The present invention relates to an apparatus and a method for producing a fingerprint ridge extraction system to accurately enhance and reproduce fingerprint images. The heart of the invention lies in the implementation of a reading technique utilizing a contact image sensor array, with many image enhancement methods to better define ridge patterns on the skin of a fingertip. The functionality of the device is quite unique, as it involves the user's finger to slide a movable glass or transparent platen past the reading elements on the sensor array mounted to the housing, automatically applying a constant pressure on the platen for proper imaging. This provides a positive action whereby the user knows and determines when the scanning cycle commenced and when it was completed.
The main application for the present invention and related prior art is in identification purposes, as fingerprints in human beings remain consistent throughout life and no two are alike. One major application of the device is to be used in conjunction with pattern recognition software means, to identify similarities between fingerprints being scanned and those already scanned and stored on computer systems. Fingerprinting is an established and reliable method of personal identification, and is useful as the basis for a computer controlled security access system. Because fingerprints are generally noisy, due to imperfect inking, smudging etc., it is usually impossible to clean up such images using any thresholding methods. The present device selects features of interest such as the ridge orientations, enabling suppression or elimination of this noise.

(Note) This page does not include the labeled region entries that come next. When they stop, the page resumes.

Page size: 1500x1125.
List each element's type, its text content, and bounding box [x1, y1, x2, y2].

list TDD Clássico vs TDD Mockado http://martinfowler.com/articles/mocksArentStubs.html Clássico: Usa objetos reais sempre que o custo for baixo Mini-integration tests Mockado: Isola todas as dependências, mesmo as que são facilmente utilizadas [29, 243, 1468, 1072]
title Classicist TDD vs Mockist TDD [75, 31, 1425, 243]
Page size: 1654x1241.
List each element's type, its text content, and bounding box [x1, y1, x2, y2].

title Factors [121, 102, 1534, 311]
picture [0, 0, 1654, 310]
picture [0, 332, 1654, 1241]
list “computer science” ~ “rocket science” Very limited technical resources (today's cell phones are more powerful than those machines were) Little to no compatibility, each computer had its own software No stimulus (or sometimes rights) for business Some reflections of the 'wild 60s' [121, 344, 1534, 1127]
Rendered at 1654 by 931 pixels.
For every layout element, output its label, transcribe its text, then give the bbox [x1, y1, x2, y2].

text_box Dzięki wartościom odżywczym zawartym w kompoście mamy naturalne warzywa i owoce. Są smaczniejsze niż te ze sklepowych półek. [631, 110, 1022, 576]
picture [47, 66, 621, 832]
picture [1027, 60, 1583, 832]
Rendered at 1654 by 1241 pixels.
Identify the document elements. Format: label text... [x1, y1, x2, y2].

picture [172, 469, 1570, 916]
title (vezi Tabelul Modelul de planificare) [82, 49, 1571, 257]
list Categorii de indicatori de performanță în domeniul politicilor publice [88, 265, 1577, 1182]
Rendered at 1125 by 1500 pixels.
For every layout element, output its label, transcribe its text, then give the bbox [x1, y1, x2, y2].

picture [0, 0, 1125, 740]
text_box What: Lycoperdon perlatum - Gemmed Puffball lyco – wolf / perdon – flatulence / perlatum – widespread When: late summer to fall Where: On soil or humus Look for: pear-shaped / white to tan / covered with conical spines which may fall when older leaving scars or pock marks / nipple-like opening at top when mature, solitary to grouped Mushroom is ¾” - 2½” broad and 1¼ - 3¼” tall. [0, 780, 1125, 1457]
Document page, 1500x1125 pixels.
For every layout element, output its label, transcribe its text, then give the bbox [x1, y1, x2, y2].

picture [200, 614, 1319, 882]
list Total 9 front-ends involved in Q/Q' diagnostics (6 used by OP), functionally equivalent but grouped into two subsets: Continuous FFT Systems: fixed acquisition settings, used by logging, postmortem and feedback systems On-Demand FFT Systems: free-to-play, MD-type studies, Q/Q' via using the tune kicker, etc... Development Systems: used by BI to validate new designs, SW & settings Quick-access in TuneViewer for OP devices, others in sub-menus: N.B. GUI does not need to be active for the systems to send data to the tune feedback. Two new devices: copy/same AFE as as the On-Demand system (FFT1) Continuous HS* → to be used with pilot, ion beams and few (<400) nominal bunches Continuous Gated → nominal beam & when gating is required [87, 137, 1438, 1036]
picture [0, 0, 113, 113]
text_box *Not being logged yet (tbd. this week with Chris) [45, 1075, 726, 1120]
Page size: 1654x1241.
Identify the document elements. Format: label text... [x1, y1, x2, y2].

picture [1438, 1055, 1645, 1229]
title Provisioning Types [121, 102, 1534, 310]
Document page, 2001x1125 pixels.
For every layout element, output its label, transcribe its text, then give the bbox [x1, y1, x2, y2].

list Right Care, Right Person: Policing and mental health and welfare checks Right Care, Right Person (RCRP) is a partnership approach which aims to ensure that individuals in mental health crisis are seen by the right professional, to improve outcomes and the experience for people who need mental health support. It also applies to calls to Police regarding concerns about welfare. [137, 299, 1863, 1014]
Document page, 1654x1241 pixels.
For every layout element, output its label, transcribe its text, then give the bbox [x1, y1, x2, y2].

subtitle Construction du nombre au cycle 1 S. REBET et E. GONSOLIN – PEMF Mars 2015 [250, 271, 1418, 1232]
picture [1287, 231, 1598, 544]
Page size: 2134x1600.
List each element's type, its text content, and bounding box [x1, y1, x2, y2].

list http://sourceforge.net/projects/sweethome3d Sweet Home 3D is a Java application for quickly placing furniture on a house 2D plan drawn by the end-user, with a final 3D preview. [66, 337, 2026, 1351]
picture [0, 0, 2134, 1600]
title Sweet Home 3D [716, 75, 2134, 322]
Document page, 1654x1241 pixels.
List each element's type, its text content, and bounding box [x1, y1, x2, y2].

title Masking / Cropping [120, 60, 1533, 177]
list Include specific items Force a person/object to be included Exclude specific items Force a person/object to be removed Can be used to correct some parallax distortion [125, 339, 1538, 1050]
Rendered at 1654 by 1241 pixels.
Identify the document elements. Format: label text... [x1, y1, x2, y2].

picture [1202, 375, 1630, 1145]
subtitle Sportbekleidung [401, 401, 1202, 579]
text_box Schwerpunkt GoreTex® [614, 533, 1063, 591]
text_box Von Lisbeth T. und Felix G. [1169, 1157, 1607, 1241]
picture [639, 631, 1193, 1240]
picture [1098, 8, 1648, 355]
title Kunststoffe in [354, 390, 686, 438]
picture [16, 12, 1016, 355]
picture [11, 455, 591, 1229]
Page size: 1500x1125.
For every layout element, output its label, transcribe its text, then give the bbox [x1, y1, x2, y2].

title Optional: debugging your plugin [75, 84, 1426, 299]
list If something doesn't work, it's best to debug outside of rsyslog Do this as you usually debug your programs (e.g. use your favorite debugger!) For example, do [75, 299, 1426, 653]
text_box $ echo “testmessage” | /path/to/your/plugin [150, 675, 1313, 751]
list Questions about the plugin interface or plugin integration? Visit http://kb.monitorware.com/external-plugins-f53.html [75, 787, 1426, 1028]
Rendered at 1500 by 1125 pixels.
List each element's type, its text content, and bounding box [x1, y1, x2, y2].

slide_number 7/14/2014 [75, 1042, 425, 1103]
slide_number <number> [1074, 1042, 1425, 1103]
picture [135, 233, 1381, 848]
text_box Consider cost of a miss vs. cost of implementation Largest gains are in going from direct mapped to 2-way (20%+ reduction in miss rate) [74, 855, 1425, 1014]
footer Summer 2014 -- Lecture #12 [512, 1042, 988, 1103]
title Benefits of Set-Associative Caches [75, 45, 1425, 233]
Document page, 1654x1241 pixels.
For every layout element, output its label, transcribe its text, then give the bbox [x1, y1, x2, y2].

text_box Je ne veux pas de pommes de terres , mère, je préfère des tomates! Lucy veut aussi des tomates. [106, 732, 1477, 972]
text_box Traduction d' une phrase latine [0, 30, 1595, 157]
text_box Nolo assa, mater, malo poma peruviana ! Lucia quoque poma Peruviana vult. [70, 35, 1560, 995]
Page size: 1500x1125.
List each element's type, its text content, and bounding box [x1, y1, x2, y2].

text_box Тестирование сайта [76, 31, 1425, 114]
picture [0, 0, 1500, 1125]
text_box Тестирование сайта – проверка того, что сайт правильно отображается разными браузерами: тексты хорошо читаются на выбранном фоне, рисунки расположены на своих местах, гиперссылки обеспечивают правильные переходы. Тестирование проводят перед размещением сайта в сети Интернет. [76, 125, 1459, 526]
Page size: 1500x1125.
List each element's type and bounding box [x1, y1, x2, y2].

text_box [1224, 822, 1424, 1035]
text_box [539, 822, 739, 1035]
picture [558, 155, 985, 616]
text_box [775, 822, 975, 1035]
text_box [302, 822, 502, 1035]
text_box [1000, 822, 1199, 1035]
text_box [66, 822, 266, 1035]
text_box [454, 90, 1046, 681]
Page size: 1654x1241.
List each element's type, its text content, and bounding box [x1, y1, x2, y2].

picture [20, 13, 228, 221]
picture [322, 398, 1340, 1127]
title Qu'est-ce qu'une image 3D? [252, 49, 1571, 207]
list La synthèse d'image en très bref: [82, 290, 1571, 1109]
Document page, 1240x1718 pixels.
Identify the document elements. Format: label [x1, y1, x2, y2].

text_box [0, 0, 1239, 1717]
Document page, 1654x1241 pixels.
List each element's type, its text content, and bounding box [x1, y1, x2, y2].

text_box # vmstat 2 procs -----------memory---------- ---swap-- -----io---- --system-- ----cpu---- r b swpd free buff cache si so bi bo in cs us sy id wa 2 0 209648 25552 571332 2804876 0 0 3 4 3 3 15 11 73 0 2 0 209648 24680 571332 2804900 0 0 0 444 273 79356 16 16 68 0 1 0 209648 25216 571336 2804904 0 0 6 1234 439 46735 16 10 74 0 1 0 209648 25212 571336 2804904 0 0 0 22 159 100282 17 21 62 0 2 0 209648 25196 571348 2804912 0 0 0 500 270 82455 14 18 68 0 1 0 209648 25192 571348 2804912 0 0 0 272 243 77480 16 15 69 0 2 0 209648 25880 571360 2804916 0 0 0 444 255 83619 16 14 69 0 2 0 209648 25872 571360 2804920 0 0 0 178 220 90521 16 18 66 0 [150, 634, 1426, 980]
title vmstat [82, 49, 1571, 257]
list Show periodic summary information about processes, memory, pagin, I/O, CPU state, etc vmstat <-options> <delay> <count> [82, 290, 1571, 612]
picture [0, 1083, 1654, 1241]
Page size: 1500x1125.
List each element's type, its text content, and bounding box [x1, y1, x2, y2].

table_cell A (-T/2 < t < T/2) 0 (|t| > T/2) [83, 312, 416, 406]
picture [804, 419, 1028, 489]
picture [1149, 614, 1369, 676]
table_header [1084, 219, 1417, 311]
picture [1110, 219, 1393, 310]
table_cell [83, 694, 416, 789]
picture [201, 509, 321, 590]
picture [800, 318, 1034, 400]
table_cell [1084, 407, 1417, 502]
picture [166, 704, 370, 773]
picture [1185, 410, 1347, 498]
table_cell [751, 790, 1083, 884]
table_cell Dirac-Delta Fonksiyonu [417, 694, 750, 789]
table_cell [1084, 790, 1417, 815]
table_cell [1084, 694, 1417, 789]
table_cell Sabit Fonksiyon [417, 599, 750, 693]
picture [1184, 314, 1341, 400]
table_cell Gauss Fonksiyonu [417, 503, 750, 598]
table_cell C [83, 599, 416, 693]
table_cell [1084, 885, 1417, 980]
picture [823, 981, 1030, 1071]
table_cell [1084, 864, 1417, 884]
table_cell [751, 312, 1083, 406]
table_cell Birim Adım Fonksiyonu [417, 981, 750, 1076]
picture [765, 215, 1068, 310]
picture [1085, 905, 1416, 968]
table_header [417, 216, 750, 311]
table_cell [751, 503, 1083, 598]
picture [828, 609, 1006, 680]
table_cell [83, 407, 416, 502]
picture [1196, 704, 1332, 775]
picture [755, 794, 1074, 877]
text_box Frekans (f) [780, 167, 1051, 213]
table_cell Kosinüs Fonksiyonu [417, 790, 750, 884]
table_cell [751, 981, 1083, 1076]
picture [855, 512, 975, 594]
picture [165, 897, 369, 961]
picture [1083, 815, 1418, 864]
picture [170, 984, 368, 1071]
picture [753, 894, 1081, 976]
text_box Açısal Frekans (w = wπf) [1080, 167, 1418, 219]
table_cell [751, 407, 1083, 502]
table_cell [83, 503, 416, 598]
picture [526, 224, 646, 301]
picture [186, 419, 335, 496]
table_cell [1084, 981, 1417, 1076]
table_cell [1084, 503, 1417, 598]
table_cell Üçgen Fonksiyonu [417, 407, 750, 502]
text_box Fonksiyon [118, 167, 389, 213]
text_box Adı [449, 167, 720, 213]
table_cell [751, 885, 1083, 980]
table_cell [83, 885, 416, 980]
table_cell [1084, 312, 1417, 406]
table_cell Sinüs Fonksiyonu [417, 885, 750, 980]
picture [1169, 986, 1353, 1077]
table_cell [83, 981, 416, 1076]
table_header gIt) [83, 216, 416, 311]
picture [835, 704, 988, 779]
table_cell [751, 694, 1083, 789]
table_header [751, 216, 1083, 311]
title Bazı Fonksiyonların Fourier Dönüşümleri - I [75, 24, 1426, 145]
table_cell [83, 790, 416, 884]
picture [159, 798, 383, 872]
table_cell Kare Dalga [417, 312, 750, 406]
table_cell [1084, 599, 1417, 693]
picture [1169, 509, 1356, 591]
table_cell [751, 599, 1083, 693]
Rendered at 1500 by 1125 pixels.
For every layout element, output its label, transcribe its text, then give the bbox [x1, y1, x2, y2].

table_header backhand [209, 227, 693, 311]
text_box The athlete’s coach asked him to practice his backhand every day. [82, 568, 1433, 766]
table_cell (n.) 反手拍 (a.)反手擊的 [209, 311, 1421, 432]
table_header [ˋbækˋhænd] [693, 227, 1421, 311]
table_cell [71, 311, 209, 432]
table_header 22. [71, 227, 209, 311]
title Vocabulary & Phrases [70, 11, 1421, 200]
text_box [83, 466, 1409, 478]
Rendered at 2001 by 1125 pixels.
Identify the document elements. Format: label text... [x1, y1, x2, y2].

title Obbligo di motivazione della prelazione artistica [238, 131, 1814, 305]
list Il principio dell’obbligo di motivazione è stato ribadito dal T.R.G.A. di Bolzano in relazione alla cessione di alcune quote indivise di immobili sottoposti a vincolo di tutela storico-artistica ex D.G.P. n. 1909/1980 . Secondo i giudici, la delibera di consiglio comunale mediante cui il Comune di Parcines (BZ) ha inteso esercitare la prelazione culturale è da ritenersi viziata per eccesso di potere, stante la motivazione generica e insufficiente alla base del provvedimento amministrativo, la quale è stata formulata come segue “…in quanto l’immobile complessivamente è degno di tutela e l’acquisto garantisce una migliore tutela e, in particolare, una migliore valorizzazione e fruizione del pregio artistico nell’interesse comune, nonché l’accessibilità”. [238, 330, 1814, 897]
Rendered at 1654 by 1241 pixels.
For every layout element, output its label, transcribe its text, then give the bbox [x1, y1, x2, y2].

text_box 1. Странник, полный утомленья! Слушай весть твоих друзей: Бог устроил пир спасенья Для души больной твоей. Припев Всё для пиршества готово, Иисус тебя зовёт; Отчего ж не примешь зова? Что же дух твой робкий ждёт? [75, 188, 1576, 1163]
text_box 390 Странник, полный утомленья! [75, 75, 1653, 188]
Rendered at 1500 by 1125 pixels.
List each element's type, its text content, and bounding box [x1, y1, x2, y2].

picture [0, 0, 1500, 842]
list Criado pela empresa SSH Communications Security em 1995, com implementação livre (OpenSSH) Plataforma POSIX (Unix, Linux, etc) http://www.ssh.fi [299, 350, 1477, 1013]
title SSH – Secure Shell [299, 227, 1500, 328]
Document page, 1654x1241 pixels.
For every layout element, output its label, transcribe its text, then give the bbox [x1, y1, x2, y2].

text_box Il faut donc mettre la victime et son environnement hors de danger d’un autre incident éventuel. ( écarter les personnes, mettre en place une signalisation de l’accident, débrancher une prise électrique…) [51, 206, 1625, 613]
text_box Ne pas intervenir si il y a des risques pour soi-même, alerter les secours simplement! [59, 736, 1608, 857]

Prior art in this field would involve fingerprint reading devices whereby the user places a finger on a fixed glass platen, below which a lens system focuses the illuminated ridge pattern onto a two dimensional area CCD (Charged Coupled Device) chip. Image enhancement means presently used in the art employ prisms or glass surfaces to reveal better ridge patterns. Most fingerprint sensor devices use the prism method whereby a light beam is introduced into a prism from one of its slanted surfaces. This beam is positioned to meet the conditions of total internal reflection at the top surface of the prism. When a finger is placed on top of this surface, the conditions of total internal reflection are no longer met at points of contact with the ridge pattern. Consequently light incident at these points would not be reflected and an image is created of the fingerprint. The image then passes out of the prism at the other slanted surface and is brought into focus on the image pickup element (CCD) with the aid of a lens system. An inherent problem producing a major disadvantage of this prism method is trapezoidal distortion created by unequal optical paths between each point of the fingerprint and the image focusing lens. Other prior art systems which eliminate trapezoidal distortion tend to be quite complicated and expensive in construction. Holographic fingerprint sensors use a laser beam as its light source and consist of a light conducting plate, which is a transparent glass plate with a plain grating type hologram, and a focusing system just under the hologram. Since the sensor uses a planar parallel plate, all the optical paths from each point of a fingerprint to the hologram are equal, creating a defined fingerprint without trapezoidal distortion. These devices do not provide a positive action as the user has no idea at what stage the scanning cycle is at any time.
The main problem associated with most prior art systems for this particular application is the high cost of the lens and CCD chip assembly. Area type CCD's are less reliable than linear CCD's or contact image sensors, and are considerably more expensive. Devices that utilize CCD technology tend to consume a much larger space than contact image sensors, due to the greater focusing distance between the image plane and the CCD.